Aeropostale filed with the U.S. Bankruptcy Court a complaint against Hilco Merchant Resources, Gordon Brothers Retail Partners and Aero Opco (Defendants).
Aeropostale argues, “Plaintiffs bring this action to obtain an order directing Defendants to turnover $1,335,471.84, the amount of a vendor deposit made by the Debtors to Star Fancy Holdings in July 2016 as a prepayment for certain goods, that Defendants are wrongfully withholding from the estates. On September 13, 2016, shortly after the Debtors paid the Deposit to Star Fancy, the Court approved the sale of substantially all of the Debtors’ business to Aero OpCo (the ‘Sale’).”

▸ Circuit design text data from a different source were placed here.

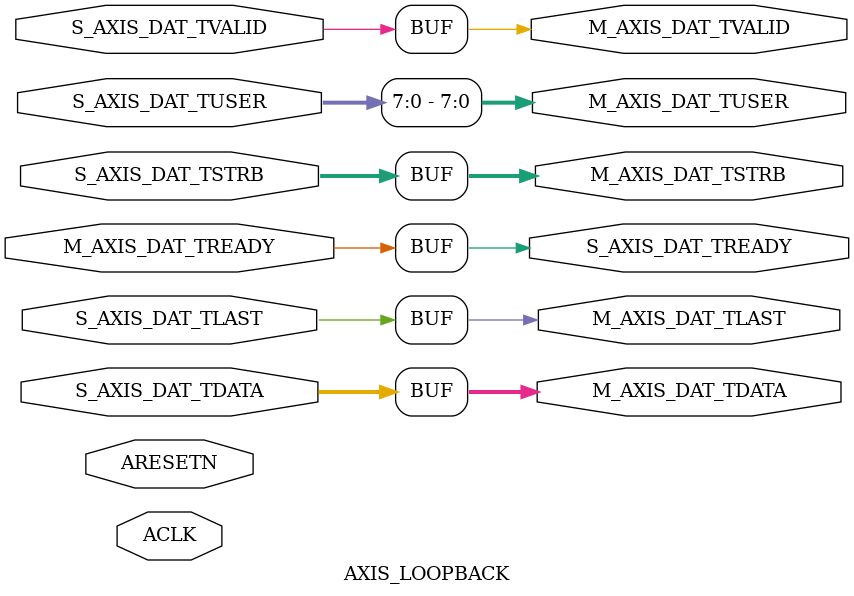
<source format=v>


module AXIS_LOOPBACK (
  input  wire        ACLK,
  input  wire        ARESETN,
  input  wire [32:0] S_AXIS_DAT_TDATA,
  input  wire        S_AXIS_DAT_TVALID,
  input  wire [3:0]  S_AXIS_DAT_TSTRB,
  input  wire [32:0] S_AXIS_DAT_TUSER,
  input  wire        S_AXIS_DAT_TLAST,
  output wire        S_AXIS_DAT_TREADY,

  output wire [32:0] M_AXIS_DAT_TDATA,
  output wire        M_AXIS_DAT_TVALID,
  output wire [3:0]  M_AXIS_DAT_TSTRB,
  output wire [7:0]  M_AXIS_DAT_TUSER,
  output wire        M_AXIS_DAT_TLAST,
  input  wire        M_AXIS_DAT_TREADY,
);

// Just loop the signals through...
  assign M_AXIS_DAT_TDATA  = S_AXIS_DAT_TDATA;
  assign M_AXIS_DAT_TVALID = S_AXIS_DAT_TVALID;
  assign M_AXIS_DAT_TSTRB  = S_AXIS_DAT_TSTRB;
  assign M_AXIS_DAT_TUSER  = S_AXIS_DAT_TUSER[7:0];  // Pass the opcode through, drop the rest
  assign M_AXIS_DAT_TLAST  = S_AXIS_DAT_TLAST;
  assign S_AXIS_DAT_TREADY = M_AXIS_DAT_TREADY;

endmodule

</source>
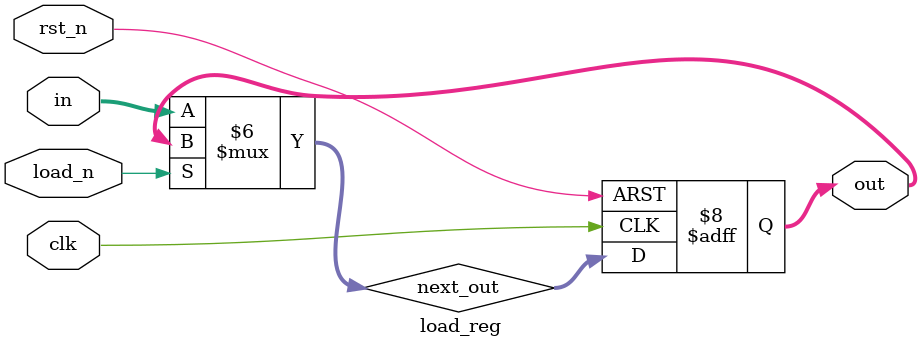
<source format=v>
`timescale 1ns / 1ps


module load_reg(
    output reg [3:0] out,
    input [3:0] in,
    input load_n,
    input clk,
    input rst_n
    );
    
    reg [3:0] next_out;
    
    always @(posedge clk or negedge rst_n)
    begin
        if(rst_n ==0)
            out <= 4'd0;
        else
            out <= next_out;
    end
    
    always @*
    begin
        if(load_n == 0)
            next_out = in;
        else
            next_out = out;
    end
    
endmodule

</source>
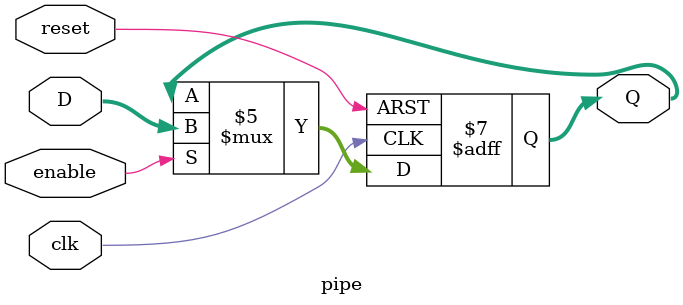
<source format=v>
module pipe #(parameter size = 96)(Q, D, clk, reset, enable);
input [size - 1:0] D;
input clk, reset, enable;
output reg [size - 1:0] Q;



always @(posedge clk, negedge reset) begin


if (~reset)
	Q <= {size{1'b0}};
	
else if (~enable)
	Q <= Q;

else
	Q <= D;

end 

endmodule 
</source>
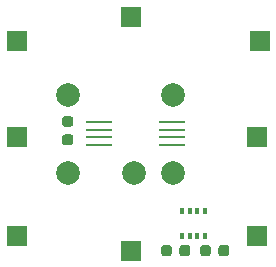
<source format=gbr>
%TF.GenerationSoftware,KiCad,Pcbnew,(5.1.10)-1*%
%TF.CreationDate,2023-09-10T10:41:42-05:00*%
%TF.ProjectId,perovskite_contact_board,7065726f-7673-46b6-9974-655f636f6e74,V3*%
%TF.SameCoordinates,Original*%
%TF.FileFunction,Soldermask,Bot*%
%TF.FilePolarity,Negative*%
%FSLAX46Y46*%
G04 Gerber Fmt 4.6, Leading zero omitted, Abs format (unit mm)*
G04 Created by KiCad (PCBNEW (5.1.10)-1) date 2023-09-10 10:41:42*
%MOMM*%
%LPD*%
G01*
G04 APERTURE LIST*
%ADD10C,2.000000*%
%ADD11R,1.700000X1.700000*%
%ADD12R,0.350000X0.500000*%
%ADD13R,2.200000X0.220000*%
G04 APERTURE END LIST*
D10*
%TO.C,JP103.2*%
X162814000Y-113792000D03*
%TD*%
D11*
%TO.C,JP102.7*%
X162560000Y-100584000D03*
%TD*%
%TO.C,JP102.6*%
X173228000Y-119126000D03*
%TD*%
%TO.C,JP102.5*%
X173228000Y-110744000D03*
%TD*%
%TO.C,JP102.4*%
X173482000Y-102616000D03*
%TD*%
%TO.C,JP102.3*%
X152908000Y-102616000D03*
%TD*%
%TO.C,JP102.2*%
X152908000Y-110744000D03*
%TD*%
%TO.C,JP102.1*%
X152908000Y-119126000D03*
%TD*%
%TO.C,JP102.8*%
X162560000Y-120396000D03*
%TD*%
D12*
%TO.C,U7*%
X166919000Y-119135000D03*
X167569000Y-119135000D03*
X168219000Y-119135000D03*
X168869000Y-119135000D03*
X168869000Y-117085000D03*
X168219000Y-117085000D03*
X167569000Y-117085000D03*
X166919000Y-117085000D03*
%TD*%
%TO.C,C5*%
G36*
G01*
X156976000Y-110561000D02*
X157476000Y-110561000D01*
G75*
G02*
X157701000Y-110786000I0J-225000D01*
G01*
X157701000Y-111236000D01*
G75*
G02*
X157476000Y-111461000I-225000J0D01*
G01*
X156976000Y-111461000D01*
G75*
G02*
X156751000Y-111236000I0J225000D01*
G01*
X156751000Y-110786000D01*
G75*
G02*
X156976000Y-110561000I225000J0D01*
G01*
G37*
G36*
G01*
X156976000Y-109011000D02*
X157476000Y-109011000D01*
G75*
G02*
X157701000Y-109236000I0J-225000D01*
G01*
X157701000Y-109686000D01*
G75*
G02*
X157476000Y-109911000I-225000J0D01*
G01*
X156976000Y-109911000D01*
G75*
G02*
X156751000Y-109686000I0J225000D01*
G01*
X156751000Y-109236000D01*
G75*
G02*
X156976000Y-109011000I225000J0D01*
G01*
G37*
%TD*%
%TO.C,C2*%
G36*
G01*
X169997000Y-120646000D02*
X169997000Y-120146000D01*
G75*
G02*
X170222000Y-119921000I225000J0D01*
G01*
X170672000Y-119921000D01*
G75*
G02*
X170897000Y-120146000I0J-225000D01*
G01*
X170897000Y-120646000D01*
G75*
G02*
X170672000Y-120871000I-225000J0D01*
G01*
X170222000Y-120871000D01*
G75*
G02*
X169997000Y-120646000I0J225000D01*
G01*
G37*
G36*
G01*
X168447000Y-120646000D02*
X168447000Y-120146000D01*
G75*
G02*
X168672000Y-119921000I225000J0D01*
G01*
X169122000Y-119921000D01*
G75*
G02*
X169347000Y-120146000I0J-225000D01*
G01*
X169347000Y-120646000D01*
G75*
G02*
X169122000Y-120871000I-225000J0D01*
G01*
X168672000Y-120871000D01*
G75*
G02*
X168447000Y-120646000I0J225000D01*
G01*
G37*
%TD*%
%TO.C,C1*%
G36*
G01*
X166045000Y-120146000D02*
X166045000Y-120646000D01*
G75*
G02*
X165820000Y-120871000I-225000J0D01*
G01*
X165370000Y-120871000D01*
G75*
G02*
X165145000Y-120646000I0J225000D01*
G01*
X165145000Y-120146000D01*
G75*
G02*
X165370000Y-119921000I225000J0D01*
G01*
X165820000Y-119921000D01*
G75*
G02*
X166045000Y-120146000I0J-225000D01*
G01*
G37*
G36*
G01*
X167595000Y-120146000D02*
X167595000Y-120646000D01*
G75*
G02*
X167370000Y-120871000I-225000J0D01*
G01*
X166920000Y-120871000D01*
G75*
G02*
X166695000Y-120646000I0J225000D01*
G01*
X166695000Y-120146000D01*
G75*
G02*
X166920000Y-119921000I225000J0D01*
G01*
X167370000Y-119921000D01*
G75*
G02*
X167595000Y-120146000I0J-225000D01*
G01*
G37*
%TD*%
D10*
%TO.C,JP103.11*%
X166116000Y-107188000D03*
%TD*%
%TO.C,JP103.10*%
X157226000Y-107188000D03*
%TD*%
%TO.C,JP103.12*%
X166116000Y-113792000D03*
%TD*%
%TO.C,JP103.1*%
X157226000Y-113792000D03*
%TD*%
D13*
%TO.C,U6*%
X159841000Y-109515000D03*
X166041000Y-109515000D03*
X159841000Y-110165000D03*
X166041000Y-110165000D03*
X159841000Y-110815000D03*
X166041000Y-110815000D03*
X159841000Y-111465000D03*
X166041000Y-111465000D03*
%TD*%
M02*

</source>
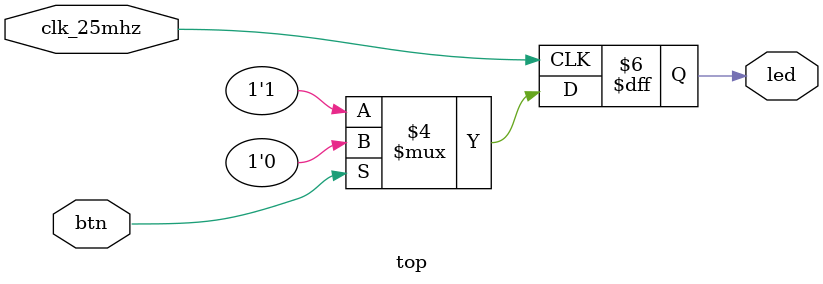
<source format=v>
module top(
   input wire clk_25mhz,
   input wire btn,
   output reg led  
);

always @(posedge clk_25mhz) begin  
   if (btn == 1'b1) begin
      led <= 1'b0;
   end else begin
      led <= 1'b1;
   end
end

endmodule

</source>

In addition, “In connection with the Sale, the Debtors and Aero OpCo designated a joint venture composed of Hilco and GB to serve as their exclusive Agent for purposes of selling certain inventory including that which was subject to open purchase orders at the time of the Sale, including the goods that the Debtors purchased from Star Fancy. Vendor deposits, like the Star Fancy Deposit, were expressly excluded from the Sale. Under the terms of the Purchase Agreement and Agency Agreement, the Agent, upon delivery of goods subject to a vendor deposit paid by the Debtors, is required to reimburse the Debtors for the full amount of the vendor deposit. In October 2016, Star Fancy delivered the goods subject to the Debtors’ prepayment Deposit, thus triggering the Agent’s obligation to reimburse the Debtors for the Deposit. The Debtors promptly demanded that the Agent turn over the full amount of the Deposit to them. The Agent has refused to do so.”